Benefits of Meditation
When given the chance to slow down and relax, our adrenal glands reduce cortisol production. This stress hormone effects weight, insulin, bone, memory, and our immune systems negatively when it is unregulated. Spending time in a meditative state will help keep cortisol levels in check and studies have shown that our immune system can even be improved. One theory on the benefits of meditation to the immune system is that it helps to squash mental negativity that may dampen immune response while another theory is that it signals your body to step up antibody production. Whichever theory is true, research shows that people who meditate are better prepared to fight off infections and may even have better pain control when they are injured.
Our lungs, heart, and brain can also benefit from meditation. When we meditate regularly the brain waves responsible for relaxation (alpha and theta) are increased and more interestingly, some parts of the brain’s gray matter increased in participants who meditated daily for several months.

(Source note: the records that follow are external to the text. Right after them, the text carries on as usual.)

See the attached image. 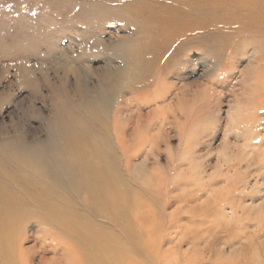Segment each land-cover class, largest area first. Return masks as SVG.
I'll use <instances>...</instances> for the list:
<instances>
[{
    "label": "rangeland",
    "instance_id": "rangeland-1",
    "mask_svg": "<svg viewBox=\"0 0 264 264\" xmlns=\"http://www.w3.org/2000/svg\"><path fill=\"white\" fill-rule=\"evenodd\" d=\"M127 1L0 0L1 162L67 184L71 160L56 148L85 125L89 142L115 143L114 167L133 156L150 233L164 250L176 237L171 264H264V21L158 51L122 13ZM143 40L129 76L127 51Z\"/></svg>",
    "mask_w": 264,
    "mask_h": 264
},
{
    "label": "bare ground",
    "instance_id": "bare-ground-1",
    "mask_svg": "<svg viewBox=\"0 0 264 264\" xmlns=\"http://www.w3.org/2000/svg\"><path fill=\"white\" fill-rule=\"evenodd\" d=\"M128 1L120 7L122 13L133 16L130 22L139 32L142 28L152 30L146 33L153 34L151 40L157 41L158 51L169 50L198 32L216 31L220 39L229 38L231 32L253 34L257 23L264 21V1L260 0ZM140 42L127 51L129 76H136L137 62L142 61L143 50L150 47L146 41ZM141 78L137 77L132 86L141 84ZM117 124L111 133L125 152L127 147L118 136ZM69 131L62 132L64 144L56 148V155H68L71 160L67 184L41 178L39 168H9L0 156V264H34V256L41 257L38 264L173 263L178 257L173 241L176 237L169 236L173 245L164 250L163 244L156 241L157 235L150 233L153 229L151 218L144 212L143 192L131 182L133 156L124 153L127 161L121 170L114 167L120 160L115 143L109 141L104 147L89 142L92 138L85 125L82 134ZM30 224L36 228L33 235L27 233ZM31 240L35 243L25 247Z\"/></svg>",
    "mask_w": 264,
    "mask_h": 264
}]
</instances>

While our brains are powering up, blood vessels and breathing are slowing as a result of meditation. As our hearts begin to beat more slowly, blood vessels relax and participants in meditation studies noted blood pressure dropping by up to four points as well as a lowered risk of heart disease.
Mood, stress, and relaxation go hand-in-hand but with a few mindful minutes each day you can reap the benefits of meditation. New to meditation? Find a quiet room, a comfortable place to sit, then follow these tips:
- Start slowly—the amount of time you spend meditating each day isn’t important. What is important is that you do it. Start with a few minutes and each week try adding an additional minute.
- Be consistent—some days you may not feel like sitting and meditating but consistency is key. If you struggle with sticking to something new, schedule your meditation at the same time each day to help solidify the practice.
- Go Easy—sit, relax, breathe, and focus on the now. Try not to bring high expectations for what you can expect from the time spent meditating. The point isn’t not to think but to be aware of your thoughts and learn to let them be.
- Get Some Assistance—try using essential oils like Frankincense to help you get ready to meditate.